A single “normal” head circumference, that is one which lies within two standard deviations above and below the mean for age and sex, may prove misleading, since it gives no clue as to rate of head growth. Serial head circumference measurements should, therefore, be a routine part of the physical examination of infants and children. When such measurements are plotted on the composite graphs, abnormal growth patterns are readily discernible. Rapid upward deviation may signify correctable conditions, such as hydrocephalus, subdural hematomas or effusions. Marked slowing or arrest of head growth offers a poor prognosis for mental development. But even a single measurement outside the range of normal should lead to further evaluation of the child. Birth to 36 months: Boys Head circumference-for-age and Weight-for-length percentiles
In children, deviations from the normal range of head circumference (HC) have traditionally been related with cerebrospinal fluid dynamics abnormalities.

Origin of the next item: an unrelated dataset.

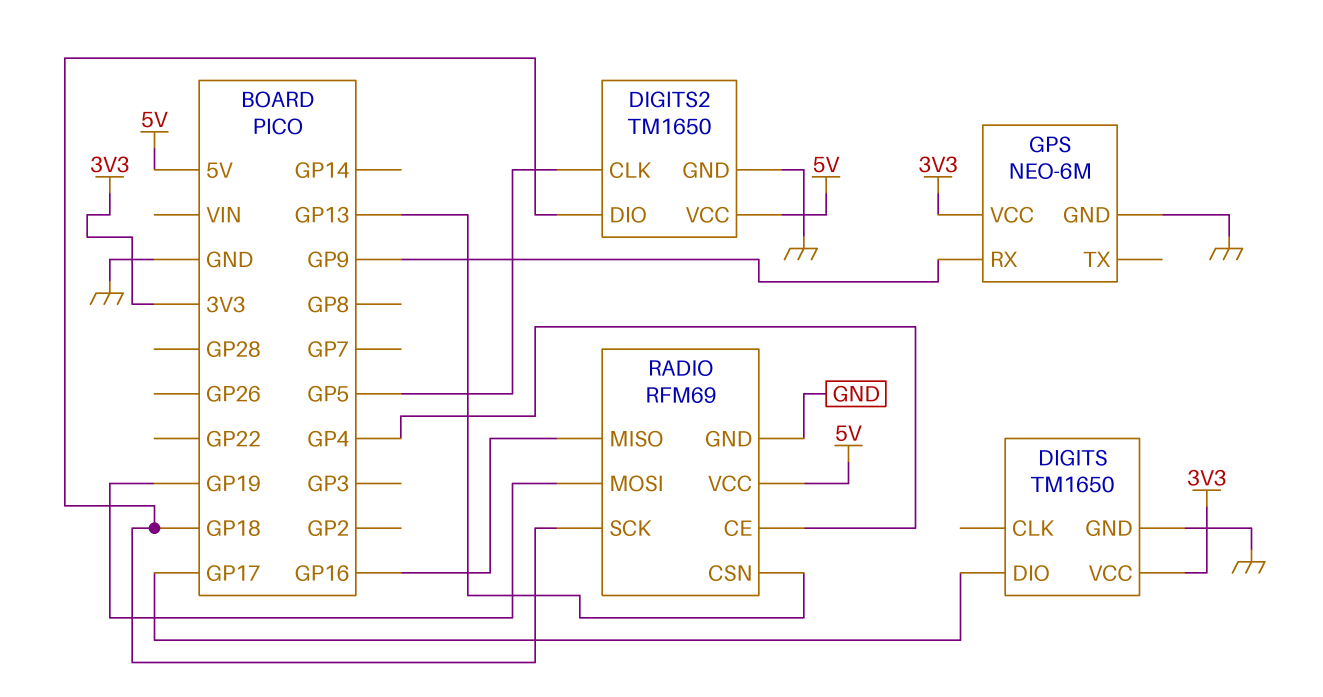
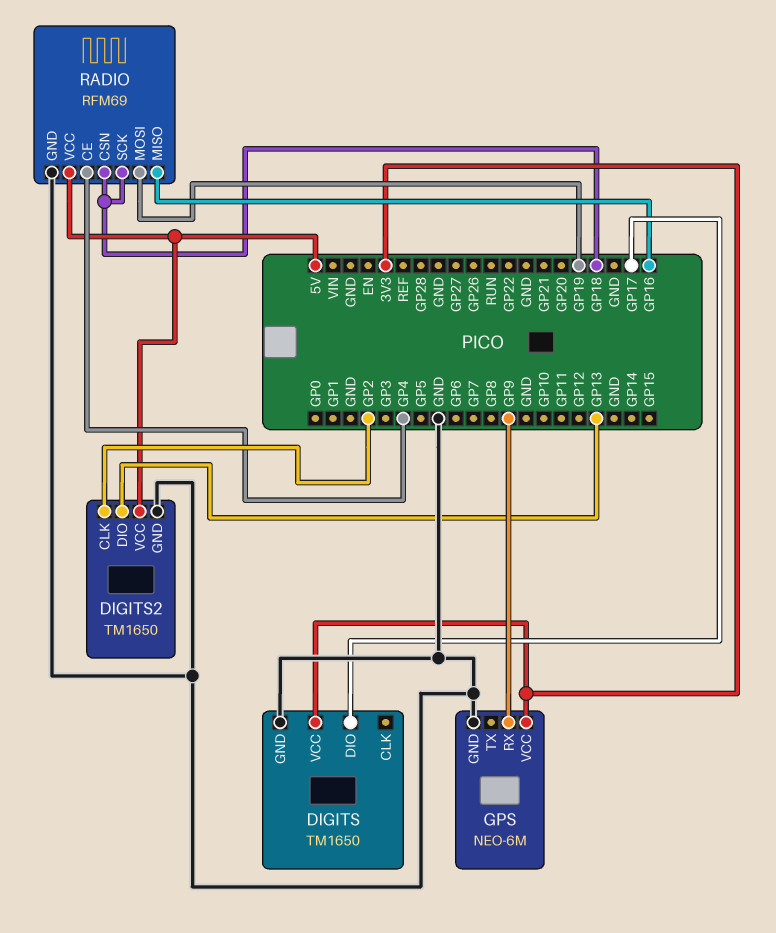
DIGITS2 pin CLK: GP5 -> GP2
DIGITS2 pin DIO: GP18 -> GP13
RADIO pin CSN: GP13 -> GP18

In adults, this neglected parameter is helpful in the diagnosis and understanding of the pathophysiology of some CSF abnormalities. It has been demonstrated that HC is related to height. Because humans have increased in stature dramatically during the last 50 years, pediatric charts for head growth physiology and normal HC values in adults should be reevaluated.
HC obtained in Spanish adult people are greater than those reported in the classical Nellhaus graphs in both men and women aged 18. These findings should be considered in the management of hydrocephalus in adults today 1).
Shunt-treated children have smaller head circumferences at 2 and 3 years of age than healthy children. Low weight, short height, etiology of intraventricular hemorrhage, and frequent shunt valve revisions are predictors for decreased head circumference. Prospective, randomized studies comparing skull growth using fixed and adjustable pressure-regulated shunt valves and flow-regulated valves are needed 2).